His dark eyes were upon her. “It may not please you,” he said slowly, “though I ask you to believe that it is not my intention to give you offence.”
“But, of course, I know you would not,” she said.
Jeff’s fingers clenched upon his riding-switch. He spoke with difficulty, but not without a certain native dignity that made him impressive. “I have come,” he said, “just to say to you that if it is possible that no one in your own world is wanting you, I am wanting you. All that I have is absolutely at your disposal. I heard you say–that day–that you would like to be a farmer’s wife. Well–if you really meant it–you have your opportunity.”
“Mr. Ironside!” She was gazing at him in wide-eyed amazement.
A dark flush rose in his swarthy face under her eyes, “I had to say it,” he said with heavy deliberation, “though I know I’m only hammering nails into my own coffin.
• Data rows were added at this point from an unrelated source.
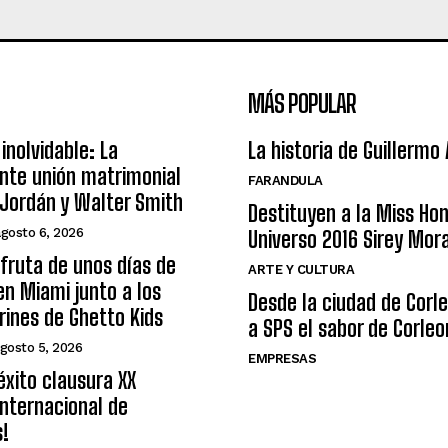
MÁS POPULAR
inolvidable: La
La historia de Guillermo
nte unión matrimonial
FARANDULA
Jordán y Walter Smith
Destituyen a la Miss Ho
agosto 6, 2026
Universo 2016 Sirey Mor
sfruta de unos días de
ARTE Y CULTURA
n Miami junto a los
Desde la ciudad de Corl
arines de Ghetto Kids
a SPS el sabor de Corleo
gosto 5, 2026
EMPRESAS
éxito clausura XX
nternacional de
s!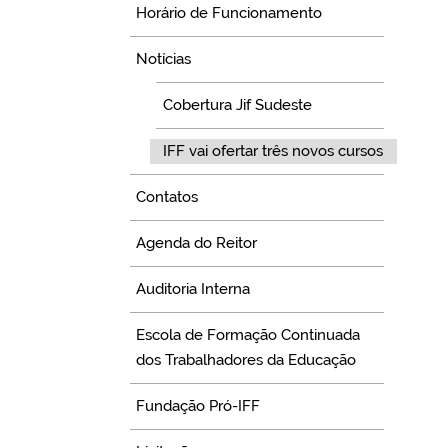
Horário de Funcionamento
Notícias
Cobertura Jif Sudeste
IFF vai ofertar três novos cursos
Contatos
Agenda do Reitor
Auditoria Interna
Escola de Formação Continuada
dos Trabalhadores da Educação
Fundação Pró-IFF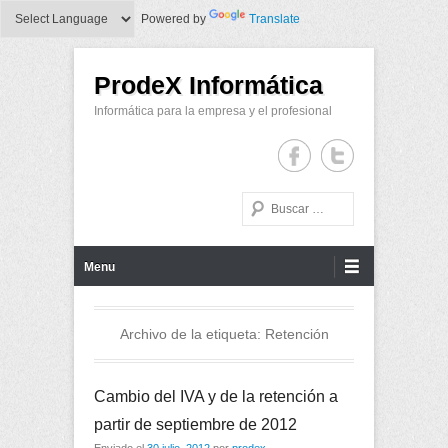
Powered by
Translate
ProdeX Informática
Informática para la empresa y el profesional
Buscar
Menu Principal
Saltar al contenido
Menu
Archivo de la etiqueta:
Retención
Cambio del IVA y de la retención a
partir de septiembre de 2012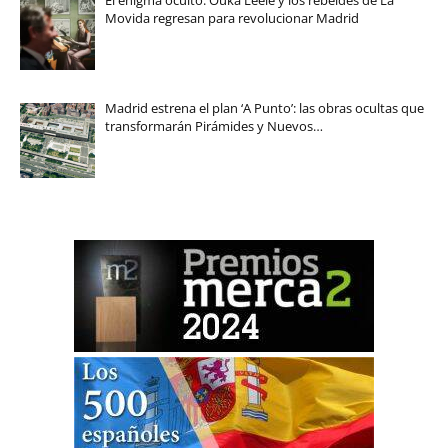
Movida regresan para revolucionar Madrid
Madrid estrena el plan ‘A Punto’: las obras ocultas que
transformarán Pirámides y Nuevos…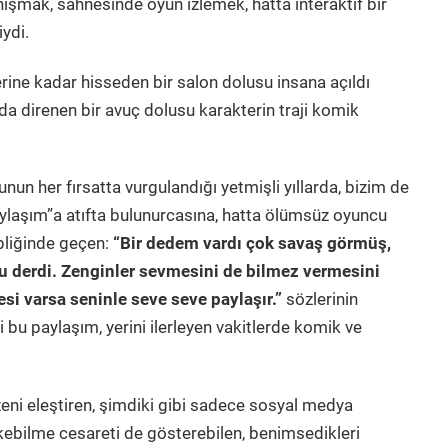
nışmak, sahnesinde oyun izlemek, hatta interaktif bir
ydi.
lerine kadar hisseden bir salon dolusu insana açıldı
nda direnen bir avuç dolusu karakterin traji komik
unun her fırsatta vurgulandığı yetmişli yıllarda, bizim de
ylaşım”a atıfta bulunurcasına, hatta ölümsüz oyuncu
epliğinde geçen:
“Bir dedem vardı çok savaş görmüş,
u derdi. Zenginler sevmesini de bilmez vermesini
nesi varsa seninle seve seve paylaşır.”
sözlerinin
i bu paylaşım, yerini ilerleyen vakitlerde komik ve
zeni eleştiren, şimdiki gibi sadece sosyal medya
kebilme cesareti de gösterebilen, benimsedikleri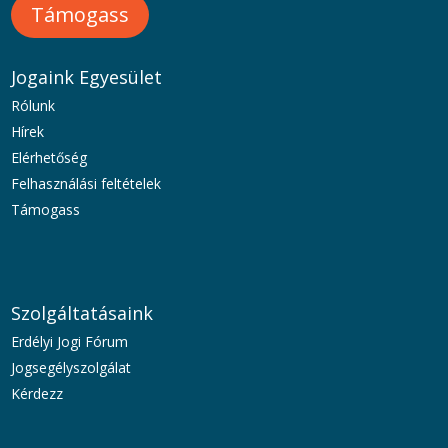
Támogass
Jogaink Egyesület
Rólunk
Hírek
Elérhetőség
Felhasználási feltételek
Támogass
Szolgáltatásaink
Erdélyi Jogi Fórum
Jogsegélyszolgálat
Kérdezz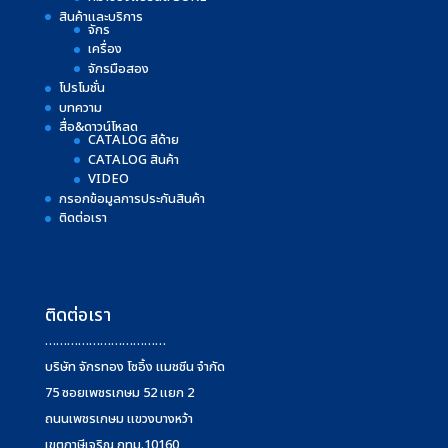
สินค้าและบริการ
จักร
เครื่อง
จักรมือสอง
โปรโมชั่น
บทความ
สื่อ&ดาวน์โหลด
CATALOG สีด้าย
CATALOG สินค้า
VIDEO
กรอกข้อมูลการประกันสินค้า
ติดต่อเรา
ติดต่อเรา
……………………………
บริษัท จักรทอง โซอิ้ง แมชชีน จำกัด
75 ซอยเพชรเกษม 52 แยก 2
ถนนเพชรเกษม แขวงบางหว้า
เขตภาษีเจริญ กทม.10160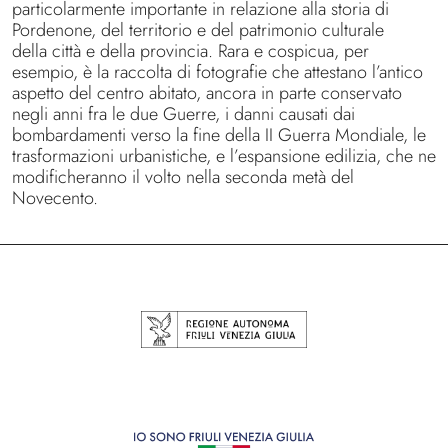
particolarmente importante in relazione alla storia di
Pordenone, del territorio e del patrimonio culturale
della città e della provincia. Rara e cospicua, per
esempio, è la raccolta di fotografie che attestano l’antico
aspetto del centro abitato, ancora in parte conservato
negli anni fra le due Guerre, i danni causati dai
bombardamenti verso la fine della II Guerra Mondiale, le
trasformazioni urbanistiche, e l’espansione edilizia, che ne
modificheranno il volto nella seconda metà del
Novecento.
I had to take my only chance of telling you. Of course, I know you won’t listen. I’m not of your sort–respectable enough, but not quite–not quite–” He broke off grimly, and for an instant his teeth showed clenched upon his lower lip. “But if by any chance, when everything else has failed,” resolutely he went on, “you could bring yourself to think of me–in that way, I shall always be ready, quite ready, for you. That’s what I came to say.”